I should mention first that this is probably not a book for those who love fast-paced, action-packed paranormal romances. The Splendour Falls is quite a slow one. Starting with a prologue explaining Sylvie's fatal injury, it does seem to be happening very fast at the beginning as she gets shipped off from Manhattan to Alabama, heart-broken and hurt, questioning her own common sense. But once she arrives in Alabama,  the story takes on a nice, relaxed Southern laziness that I could clearly feel radiating from the pages.

It's hard to say what's so compelling about this book. Surely it's not one to keep you at the edge of your seat, but I enjoyed reading it, and could barely put it down. Each chapter holds a surprise. It may not be an epic one, but it will have you spell-bound and anxious to find out what happens next. There is some magic woven into the story, toward the end the suspense grows but it's all  dosed very carefully. Much more, it conveys an atmosphere of the healing power of nature and rediscovering the purpose of your life. The main question is, if you could use magic for your own gain, would you do it even if it means destruction and disharmony on the other side of the line? What are you willing to risk for your own happiness?

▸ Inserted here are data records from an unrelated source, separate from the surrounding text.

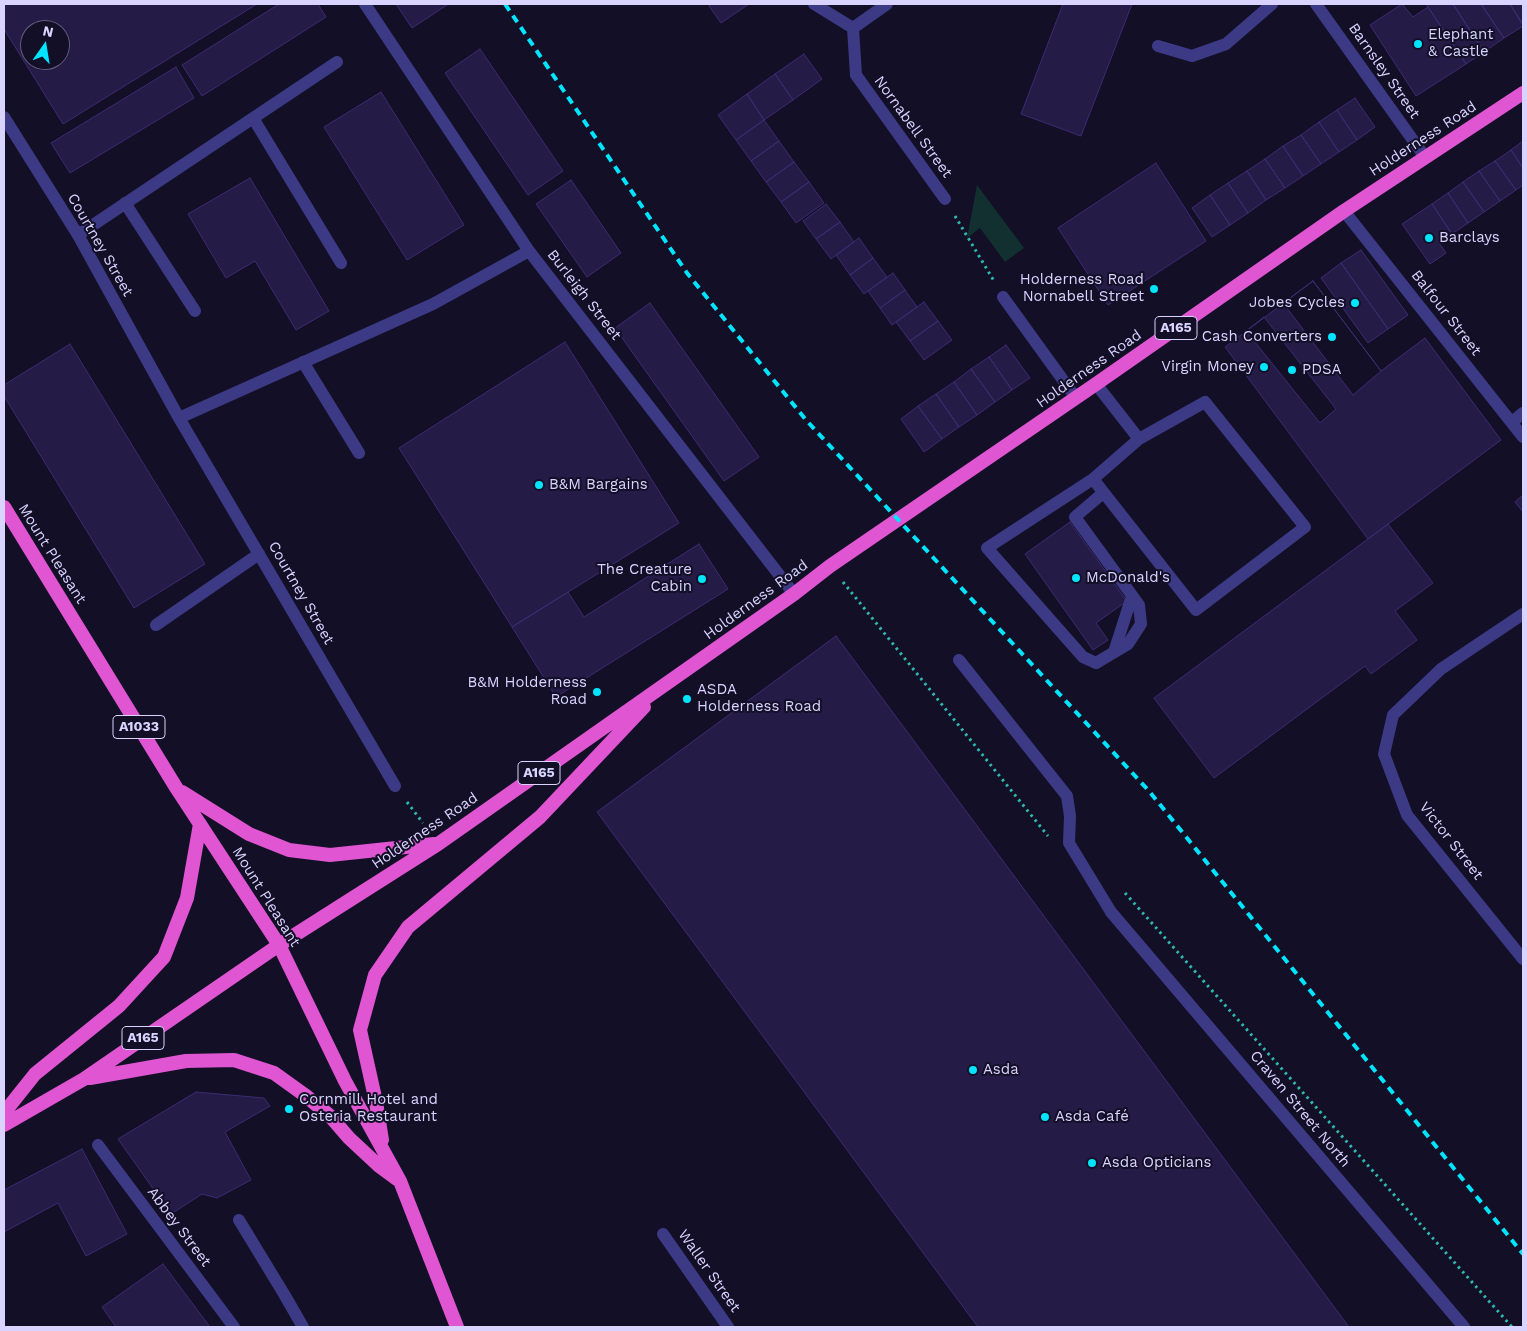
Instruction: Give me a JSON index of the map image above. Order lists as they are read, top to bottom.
{
  "streets": {
    "highway": [
      "Holderness Road",
      "A165",
      "Mount Pleasant",
      "A1033"
    ],
    "street": [
      "Barnsley Street",
      "Nornabell Street",
      "Courtney Street",
      "Burleigh Street",
      "Balfour Street",
      "Victor Street",
      "Craven Street North",
      "Abbey Street",
      "Waller Street"
    ]
  },
  "crossings": [
    ["Barnsley Street", "Holderness Road"],
    ["Holderness Road", "Burleigh Street"],
    ["Holderness Road", "Balfour Street"],
    ["Holderness Road", "Mount Pleasant"]
  ],
  "places": [
    "Elephant & Castle",
    "Barclays",
    "Holderness Road Nornabell Street",
    "Jobes Cycles",
    "Cash Converters",
    "Virgin Money",
    "PDSA",
    "B&M Bargains",
    "McDonald's",
    "The Creature Cabin",
    "B&M Holderness Road",
    "ASDA Holderness Road",
    "Asda",
    "Cornmill Hotel and Osteria Restaurant",
    "Asda Café",
    "Asda Opticians"
  ],
  "north": "top"
}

Sylvie is a lovable character. Her pain, the emotional and physical alike, feels genuine. Her sarcastic remarks are funny; she is spontaneous and  though shaken she is self-confident and knows to take her stand. Of course there is the inevitable love triangle, a confused girl, a mysterious guy and the Mr Perfect guy. I admit, I fell in love with Rhys. Deep sigh. How do you not fall for a guy with a charming Welsh accent? Generally speaking, there's an array of interesting and nicely crafted characters with strong and unique voices.

My only complaint is that there is a lot of page-fillers. We follow Sylvie from the moment she wakes up in the morning to the moment she falls asleep. There's a nice lot that could have been cut out without damaging the story. It would gain some pace and the sudden outburst of events at the end wouldn't feel so abrupt. The ending was...well, let me just say, not so enjoyable. Everything that includes children being violated and murdered, no matter how effective it may be for the story...sorry, you lost me there. No complaints on the writing, either; the voice sounds perfectly in tone with the characters and the setting. 

If you have a green thumb and enjoy gardening, this is a book for you. Rosemary's garden descriptions are beautiful. She actually makes you smell the scent of grass, feel the cool of the morning dew, see the silver moonlight and hear the rush of the river. The ghostly atmosphere will send chilly spikes down your spine. Rosemary Clement-Moore wrote a nice, easy to read and enjoyable novel that works just fine without the pressure of having to be an adrenalin rush. More than once I thought about what a good movie it would make. If you're tired of vampires, zombies, werewolves and such, try this book.